Timothy Lawrence Smith (April 13, 1924 – January 20, 1997) was a historian and educator, known for his research and higher education.

==Early life and education==
Smith was born April 13, 1924 in Central, South Carolina, the son of Nazarene ministers. He earned his bachelor's and master's degrees from the University of Virginia, where he was a Jefferson Scholar and Phi Beta Kappa student, and his doctoral degree in history from Harvard University under Arthur M. Schlesinger, Sr.

==Career==
He has been described as "the first evangelical historian in the U.S. to make it in the secular research university."

Smith began his teaching career at the Eastern Nazarene College (ENC) in 1949 and left in 1954 to take a position at East Texas State University. During his time at ENC, he was the first director of Quincy School Department-sponsored College Courses, Inc., after which fellow Eastern Nazarene history professor Charles W. Akers transformed it into Quincy Junior College and served as its first full-time director. He later went on the teach at the University of Minnesota before becoming director of the American Religious History doctoral program and Chair of the Education Department at the Johns Hopkins University, where he taught for 25 years.
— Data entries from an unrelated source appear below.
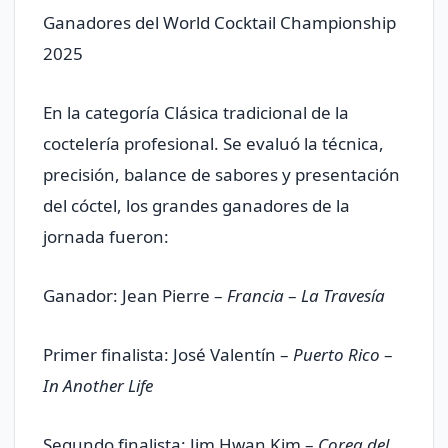
Ganadores del World Cocktail Championship
2025
En la categoría Clásica tradicional de la
coctelería profesional. Se evaluó la técnica,
precisión, balance de sabores y presentación
del cóctel, los grandes ganadores de la
jornada fueron:
Ganador: Jean Pierre –
Francia
–
La Travesía
Primer finalista: José Valentín –
Puerto Rico
–
In Another Life
Segundo finalista: Jim Hwan Kim –
Corea del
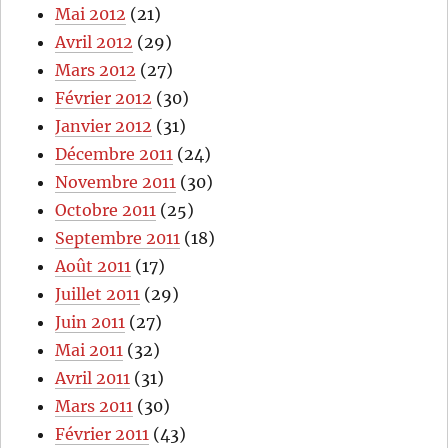
Mai 2012
(21)
Avril 2012
(29)
Mars 2012
(27)
Février 2012
(30)
Janvier 2012
(31)
Décembre 2011
(24)
Novembre 2011
(30)
Octobre 2011
(25)
Septembre 2011
(18)
Août 2011
(17)
Juillet 2011
(29)
Juin 2011
(27)
Mai 2011
(32)
Avril 2011
(31)
Mars 2011
(30)
Février 2011
(43)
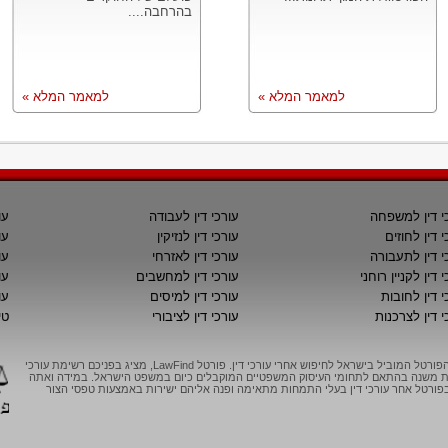
בהרחבה....
למאמר המלא »
למאמר המלא »
י דין למשפחה
עורכי דין לעבודה
עו
י דין לחוזים
עורכי דין לנזיקין
עו
י דין לתעבורה
עורכי דין לאזרחי
עו
 דין לקניין רוחני
עורכי דין למחשבים
עו
י דין לחובות
עורכי דין למיסים
עו
י דין לצרכנות
עורכי דין לציבורי
טי
LawFind, הפורטל המוביל בישראל לחיפוש אחרי עורכי דין. פורטל LawFind, מציג בפניכם רשימת עורכי
יות משנה בהתאם לתחומי העיסוק המשפטיים המוקבלים כיום במשפט הישראל. במידה ואתה
ורטל אחר עורכי דין בעלי התמחות מתאימה ופנה אליהם ישירות באמצעות טפסי הצור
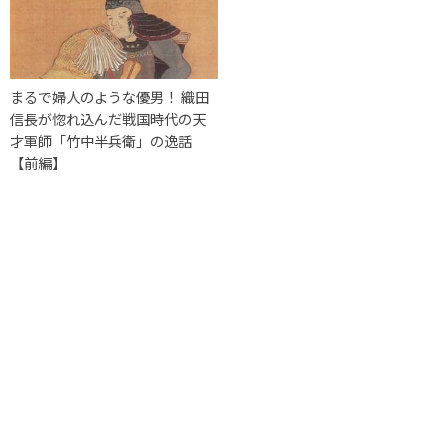
まるで婦人のような優男！ 織田
信長が惚れ込んだ戦国時代の天
才軍師「竹中半兵衛」の逸話
【前編】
Smith received numerous awards and honors, and served as president of both the American Society of Church History, and the Society of Religious Historians. He was also an ordained elder in the Church of the Nazarene, and pastored churches in Massachusetts, Maine, and Colorado.

==Published works==
An author who published in nearly every historical journal, Smith's most-praised work is his 1957 book Revivalism and Social Reform, formed from his dissertation from Harvard, which received the Brewer prize from the American Society of Church History. Smith also wrote a history of the Church of the Nazarene, Called Unto Holiness, which Smith considered his most outstanding accomplishment.

==Legacy==
Smith retired to Burke, Virginia, and later died at age 72 in West Palm Beach, Florida on January 20, 1997, after several strokes.

The Wesleyan Theological Society at Northwest Nazarene University established a book award in honor of Smith and Mildred Bangs Wynkoop in 1999, and presents an award annually.